For LDTs where an EUA request was submitted before the new guidance was released, developers can continue to offer the test while the FDA reviews the EUA request, as long as the request was submitted after Feb. 1 or the developer confirms to the FDA in the next 45 days that it wants the agency to continue reviewing its request.
In October 2020, FDA said it would no longer review EUA submissions, but withdrew that policy a month later after outcry from labs about reimbursement and liability issues.
In response to the LDT policy revision, the American Clinical Laboratory Association released a statement noting that the guidance "marks another shift in federal policy regarding the regulation of LDTs."
"While we appreciate the administration's focus on the need for high-quality testing, continually shifting regulatory policies creates uncertainty and undermines patient access to lifesaving diagnostics," ACLA added. "This underscores the clear need for comprehensive diagnostic reform legislation that can provide long-term clarity and continuity for clinical labs and their work to support medical breakthroughs moving forward."

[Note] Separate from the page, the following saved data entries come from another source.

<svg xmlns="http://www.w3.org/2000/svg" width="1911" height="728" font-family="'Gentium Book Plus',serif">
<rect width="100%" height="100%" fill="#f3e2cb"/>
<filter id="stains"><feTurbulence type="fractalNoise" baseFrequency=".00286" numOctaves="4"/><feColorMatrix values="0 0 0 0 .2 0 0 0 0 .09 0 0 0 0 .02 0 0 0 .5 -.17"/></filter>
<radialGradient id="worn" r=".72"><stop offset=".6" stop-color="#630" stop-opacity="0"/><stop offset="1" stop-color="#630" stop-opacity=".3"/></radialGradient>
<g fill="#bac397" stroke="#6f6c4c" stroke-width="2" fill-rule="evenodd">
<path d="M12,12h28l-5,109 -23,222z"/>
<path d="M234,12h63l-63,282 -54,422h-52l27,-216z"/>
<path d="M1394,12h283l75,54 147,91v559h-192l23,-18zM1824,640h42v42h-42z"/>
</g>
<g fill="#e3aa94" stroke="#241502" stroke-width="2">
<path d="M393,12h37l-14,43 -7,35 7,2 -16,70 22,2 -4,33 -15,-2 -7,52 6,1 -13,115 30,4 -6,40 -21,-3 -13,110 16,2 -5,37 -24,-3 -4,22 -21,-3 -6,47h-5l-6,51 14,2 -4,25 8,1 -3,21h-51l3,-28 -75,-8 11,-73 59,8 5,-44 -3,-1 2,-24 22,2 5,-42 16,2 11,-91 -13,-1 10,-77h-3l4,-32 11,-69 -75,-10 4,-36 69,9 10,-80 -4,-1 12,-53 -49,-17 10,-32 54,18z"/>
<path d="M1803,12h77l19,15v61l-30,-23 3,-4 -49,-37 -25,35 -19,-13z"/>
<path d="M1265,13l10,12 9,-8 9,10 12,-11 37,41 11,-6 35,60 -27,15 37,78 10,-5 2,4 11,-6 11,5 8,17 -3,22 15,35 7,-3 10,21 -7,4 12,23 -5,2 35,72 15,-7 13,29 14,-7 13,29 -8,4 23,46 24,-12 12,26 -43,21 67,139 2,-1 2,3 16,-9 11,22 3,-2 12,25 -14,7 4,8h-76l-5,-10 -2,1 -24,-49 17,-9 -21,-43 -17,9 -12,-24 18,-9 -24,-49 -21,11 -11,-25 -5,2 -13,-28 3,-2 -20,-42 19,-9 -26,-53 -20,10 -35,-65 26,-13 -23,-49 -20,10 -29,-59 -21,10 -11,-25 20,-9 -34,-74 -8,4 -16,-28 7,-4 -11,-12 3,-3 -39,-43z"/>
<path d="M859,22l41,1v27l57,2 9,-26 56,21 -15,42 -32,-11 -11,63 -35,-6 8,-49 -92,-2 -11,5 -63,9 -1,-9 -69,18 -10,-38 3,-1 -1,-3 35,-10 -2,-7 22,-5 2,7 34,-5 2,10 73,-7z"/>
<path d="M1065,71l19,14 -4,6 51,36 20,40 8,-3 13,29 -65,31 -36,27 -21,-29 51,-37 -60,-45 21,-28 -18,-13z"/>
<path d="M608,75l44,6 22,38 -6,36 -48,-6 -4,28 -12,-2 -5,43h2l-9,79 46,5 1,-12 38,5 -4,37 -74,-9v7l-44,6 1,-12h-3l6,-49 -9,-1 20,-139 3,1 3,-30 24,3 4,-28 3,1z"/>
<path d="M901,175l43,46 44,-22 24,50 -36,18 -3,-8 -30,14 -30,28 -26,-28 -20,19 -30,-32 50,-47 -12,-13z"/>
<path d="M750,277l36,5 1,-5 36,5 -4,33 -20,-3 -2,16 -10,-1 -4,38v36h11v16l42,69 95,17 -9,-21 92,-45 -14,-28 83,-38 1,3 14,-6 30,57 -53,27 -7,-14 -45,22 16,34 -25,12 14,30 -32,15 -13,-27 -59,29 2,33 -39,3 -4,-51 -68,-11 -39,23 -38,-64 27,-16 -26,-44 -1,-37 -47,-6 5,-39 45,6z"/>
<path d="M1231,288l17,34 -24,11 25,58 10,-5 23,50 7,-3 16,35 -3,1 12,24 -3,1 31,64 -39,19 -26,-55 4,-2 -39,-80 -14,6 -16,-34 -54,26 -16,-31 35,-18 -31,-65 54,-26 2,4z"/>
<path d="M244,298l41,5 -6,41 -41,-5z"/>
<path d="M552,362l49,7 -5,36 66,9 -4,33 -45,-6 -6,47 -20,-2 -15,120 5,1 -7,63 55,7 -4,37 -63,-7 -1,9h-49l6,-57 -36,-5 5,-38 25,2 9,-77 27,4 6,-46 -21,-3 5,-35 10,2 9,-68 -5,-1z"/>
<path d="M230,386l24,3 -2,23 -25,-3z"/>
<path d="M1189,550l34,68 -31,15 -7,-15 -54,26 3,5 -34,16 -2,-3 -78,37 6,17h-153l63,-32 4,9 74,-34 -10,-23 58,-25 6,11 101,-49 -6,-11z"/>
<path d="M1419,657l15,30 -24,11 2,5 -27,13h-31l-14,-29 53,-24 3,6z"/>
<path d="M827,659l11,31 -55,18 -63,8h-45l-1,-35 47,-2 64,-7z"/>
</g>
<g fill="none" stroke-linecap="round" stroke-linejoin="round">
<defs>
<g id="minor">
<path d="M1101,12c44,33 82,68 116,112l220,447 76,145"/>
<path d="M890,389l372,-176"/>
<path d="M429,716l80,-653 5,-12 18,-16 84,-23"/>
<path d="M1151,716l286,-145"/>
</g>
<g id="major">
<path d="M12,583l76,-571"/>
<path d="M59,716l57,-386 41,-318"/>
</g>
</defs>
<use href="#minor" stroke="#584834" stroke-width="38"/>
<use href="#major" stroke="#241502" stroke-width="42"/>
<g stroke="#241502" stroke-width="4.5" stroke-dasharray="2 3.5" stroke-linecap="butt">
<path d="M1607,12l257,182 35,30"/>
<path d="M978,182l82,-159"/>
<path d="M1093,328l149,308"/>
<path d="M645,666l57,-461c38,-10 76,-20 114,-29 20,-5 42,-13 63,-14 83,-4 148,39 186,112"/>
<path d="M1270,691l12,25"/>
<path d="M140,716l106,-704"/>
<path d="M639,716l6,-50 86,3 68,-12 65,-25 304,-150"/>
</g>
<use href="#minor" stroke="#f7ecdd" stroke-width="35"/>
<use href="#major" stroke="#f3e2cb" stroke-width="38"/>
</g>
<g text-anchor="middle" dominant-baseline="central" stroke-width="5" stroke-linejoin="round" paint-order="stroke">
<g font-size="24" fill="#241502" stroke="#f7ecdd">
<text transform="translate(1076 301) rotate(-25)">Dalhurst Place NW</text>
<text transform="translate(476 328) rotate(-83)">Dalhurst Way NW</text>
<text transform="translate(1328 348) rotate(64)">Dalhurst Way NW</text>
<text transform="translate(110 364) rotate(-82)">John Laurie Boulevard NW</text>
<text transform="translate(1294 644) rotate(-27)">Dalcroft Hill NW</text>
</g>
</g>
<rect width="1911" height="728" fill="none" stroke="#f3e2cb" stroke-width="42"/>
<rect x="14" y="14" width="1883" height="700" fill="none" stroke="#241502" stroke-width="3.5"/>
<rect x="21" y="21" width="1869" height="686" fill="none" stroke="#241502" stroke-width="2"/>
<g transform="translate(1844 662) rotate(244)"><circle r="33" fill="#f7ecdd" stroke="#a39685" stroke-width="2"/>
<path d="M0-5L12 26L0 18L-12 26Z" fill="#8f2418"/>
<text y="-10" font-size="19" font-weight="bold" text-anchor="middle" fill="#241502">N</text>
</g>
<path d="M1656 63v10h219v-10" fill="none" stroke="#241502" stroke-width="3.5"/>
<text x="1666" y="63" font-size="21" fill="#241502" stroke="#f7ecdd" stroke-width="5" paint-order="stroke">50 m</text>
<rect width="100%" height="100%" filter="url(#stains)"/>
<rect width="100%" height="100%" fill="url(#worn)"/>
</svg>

LDT regulation has been a source of confusion in the laboratory industry, due to the lack of clarity from the federal government about who is in charge of monitoring and regulating the tests.
According to the new guidance, the FDA is also withdrawing a policy that allowed states and territories to authorize labs to develop and use their own COVID-19 tests without submitting an EUA request. Under the original guidance, states would authorize labs under a process they established and take responsibility for those tests. The policy only applied to tests developed and used within a single high-complexity CLIA-certified lab.